The data START

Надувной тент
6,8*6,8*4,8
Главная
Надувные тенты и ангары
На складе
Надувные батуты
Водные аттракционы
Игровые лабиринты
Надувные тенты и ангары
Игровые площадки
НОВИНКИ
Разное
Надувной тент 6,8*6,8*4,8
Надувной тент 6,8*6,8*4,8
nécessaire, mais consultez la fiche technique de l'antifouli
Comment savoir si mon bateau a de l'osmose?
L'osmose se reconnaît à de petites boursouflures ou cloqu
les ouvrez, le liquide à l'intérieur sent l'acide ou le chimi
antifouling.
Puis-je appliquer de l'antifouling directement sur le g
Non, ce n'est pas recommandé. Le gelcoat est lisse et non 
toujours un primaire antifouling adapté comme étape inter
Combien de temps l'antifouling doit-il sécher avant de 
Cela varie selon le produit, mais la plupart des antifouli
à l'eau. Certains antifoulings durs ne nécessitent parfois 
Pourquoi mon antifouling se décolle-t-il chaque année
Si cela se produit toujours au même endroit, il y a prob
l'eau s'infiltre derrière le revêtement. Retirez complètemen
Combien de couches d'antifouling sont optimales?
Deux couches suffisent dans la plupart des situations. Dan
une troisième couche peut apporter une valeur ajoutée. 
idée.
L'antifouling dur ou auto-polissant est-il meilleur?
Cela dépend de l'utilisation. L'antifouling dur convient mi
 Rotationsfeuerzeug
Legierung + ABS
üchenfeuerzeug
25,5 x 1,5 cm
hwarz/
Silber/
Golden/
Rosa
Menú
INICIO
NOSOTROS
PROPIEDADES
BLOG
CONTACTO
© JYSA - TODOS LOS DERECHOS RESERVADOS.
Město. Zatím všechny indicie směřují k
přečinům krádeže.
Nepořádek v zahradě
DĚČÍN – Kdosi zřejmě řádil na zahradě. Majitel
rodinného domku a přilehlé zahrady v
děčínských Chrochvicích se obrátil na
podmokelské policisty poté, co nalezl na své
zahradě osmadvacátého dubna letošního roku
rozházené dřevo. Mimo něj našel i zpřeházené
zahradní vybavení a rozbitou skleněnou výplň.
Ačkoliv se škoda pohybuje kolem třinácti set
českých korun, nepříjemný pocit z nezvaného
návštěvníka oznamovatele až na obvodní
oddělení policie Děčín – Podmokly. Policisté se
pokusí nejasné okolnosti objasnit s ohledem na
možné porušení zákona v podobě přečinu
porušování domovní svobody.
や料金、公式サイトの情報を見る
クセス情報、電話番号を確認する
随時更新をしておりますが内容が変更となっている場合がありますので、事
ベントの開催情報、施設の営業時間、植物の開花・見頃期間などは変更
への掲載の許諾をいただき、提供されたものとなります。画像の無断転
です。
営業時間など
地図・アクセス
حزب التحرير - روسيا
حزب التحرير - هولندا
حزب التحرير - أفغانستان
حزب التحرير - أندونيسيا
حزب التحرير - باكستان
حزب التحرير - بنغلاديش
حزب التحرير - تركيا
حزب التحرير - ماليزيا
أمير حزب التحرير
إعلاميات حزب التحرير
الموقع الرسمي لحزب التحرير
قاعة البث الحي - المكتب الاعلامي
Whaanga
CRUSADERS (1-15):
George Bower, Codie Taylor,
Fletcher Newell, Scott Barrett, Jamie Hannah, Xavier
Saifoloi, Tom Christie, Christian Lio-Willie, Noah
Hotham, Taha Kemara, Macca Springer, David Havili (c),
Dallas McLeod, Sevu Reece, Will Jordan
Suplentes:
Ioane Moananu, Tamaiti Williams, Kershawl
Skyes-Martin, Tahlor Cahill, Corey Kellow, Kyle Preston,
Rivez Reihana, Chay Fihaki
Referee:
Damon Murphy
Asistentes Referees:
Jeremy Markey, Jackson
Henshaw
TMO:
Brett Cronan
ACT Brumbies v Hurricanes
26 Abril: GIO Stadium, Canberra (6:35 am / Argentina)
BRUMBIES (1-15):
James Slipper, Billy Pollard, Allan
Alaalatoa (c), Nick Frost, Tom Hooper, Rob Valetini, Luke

The data END

What you need to do ▸
Restate the data word for word.

Result of the exercise ▸
Надувной тент
6,8*6,8*4,8
Главная
Надувные тенты и ангары
На складе
Надувные батуты
Водные аттракционы
Игровые лабиринты
Надувные тенты и ангары
Игровые площадки
НОВИНКИ
Разное
Надувной тент 6,8*6,8*4,8
Надувной тент 6,8*6,8*4,8
nécessaire, mais consultez la fiche technique de l'antifouli
Comment savoir si mon bateau a de l'osmose?
L'osmose se reconnaît à de petites boursouflures ou cloqu
les ouvrez, le liquide à l'intérieur sent l'acide ou le chimi
antifouling.
Puis-je appliquer de l'antifouling directement sur le g
Non, ce n'est pas recommandé. Le gelcoat est lisse et non 
toujours un primaire antifouling adapté comme étape inter
Combien de temps l'antifouling doit-il sécher avant de 
Cela varie selon le produit, mais la plupart des antifouli
à l'eau. Certains antifoulings durs ne nécessitent parfois 
Pourquoi mon antifouling se décolle-t-il chaque année
Si cela se produit toujours au même endroit, il y a prob
l'eau s'infiltre derrière le revêtement. Retirez complètemen
Combien de couches d'antifouling sont optimales?
Deux couches suffisent dans la plupart des situations. Dan
une troisième couche peut apporter une valeur ajoutée. 
idée.
L'antifouling dur ou auto-polissant est-il meilleur?
Cela dépend de l'utilisation. L'antifouling dur convient mi
 Rotationsfeuerzeug
Legierung + ABS
üchenfeuerzeug
25,5 x 1,5 cm
hwarz/
Silber/
Golden/
Rosa
Menú
INICIO
NOSOTROS
PROPIEDADES
BLOG
CONTACTO
© JYSA - TODOS LOS DERECHOS RESERVADOS.
Město. Zatím všechny indicie směřují k
přečinům krádeže.
Nepořádek v zahradě
DĚČÍN – Kdosi zřejmě řádil na zahradě. Majitel
rodinného domku a přilehlé zahrady v
děčínských Chrochvicích se obrátil na
podmokelské policisty poté, co nalezl na své
zahradě osmadvacátého dubna letošního roku
rozházené dřevo. Mimo něj našel i zpřeházené
zahradní vybavení a rozbitou skleněnou výplň.
Ačkoliv se škoda pohybuje kolem třinácti set
českých korun, nepříjemný pocit z nezvaného
návštěvníka oznamovatele až na obvodní
oddělení policie Děčín – Podmokly. Policisté se
pokusí nejasné okolnosti objasnit s ohledem na
možné porušení zákona v podobě přečinu
porušování domovní svobody.
や料金、公式サイトの情報を見る
クセス情報、電話番号を確認する
随時更新をしておりますが内容が変更となっている場合がありますので、事
ベントの開催情報、施設の営業時間、植物の開花・見頃期間などは変更
への掲載の許諾をいただき、提供されたものとなります。画像の無断転
です。
営業時間など
地図・アクセス
حزب التحرير - روسيا
حزب التحرير - هولندا
حزب التحرير - أفغانستان
حزب التحرير - أندونيسيا
حزب التحرير - باكستان
حزب التحرير - بنغلاديش
حزب التحرير - تركيا
حزب التحرير - ماليزيا
أمير حزب التحرير
إعلاميات حزب التحرير
الموقع الرسمي لحزب التحرير
قاعة البث الحي - المكتب الاعلامي
Whaanga
CRUSADERS (1-15):
George Bower, Codie Taylor,
Fletcher Newell, Scott Barrett, Jamie Hannah, Xavier
Saifoloi, Tom Christie, Christian Lio-Willie, Noah
Hotham, Taha Kemara, Macca Springer, David Havili (c),
Dallas McLeod, Sevu Reece, Will Jordan
Suplentes:
Ioane Moananu, Tamaiti Williams, Kershawl
Skyes-Martin, Tahlor Cahill, Corey Kellow, Kyle Preston,
Rivez Reihana, Chay Fihaki
Referee:
Damon Murphy
Asistentes Referees:
Jeremy Markey, Jackson
Henshaw
TMO:
Brett Cronan
ACT Brumbies v Hurricanes
26 Abril: GIO Stadium, Canberra (6:35 am / Argentina)
BRUMBIES (1-15):
James Slipper, Billy Pollard, Allan
Alaalatoa (c), Nick Frost, Tom Hooper, Rob Valetini, Luke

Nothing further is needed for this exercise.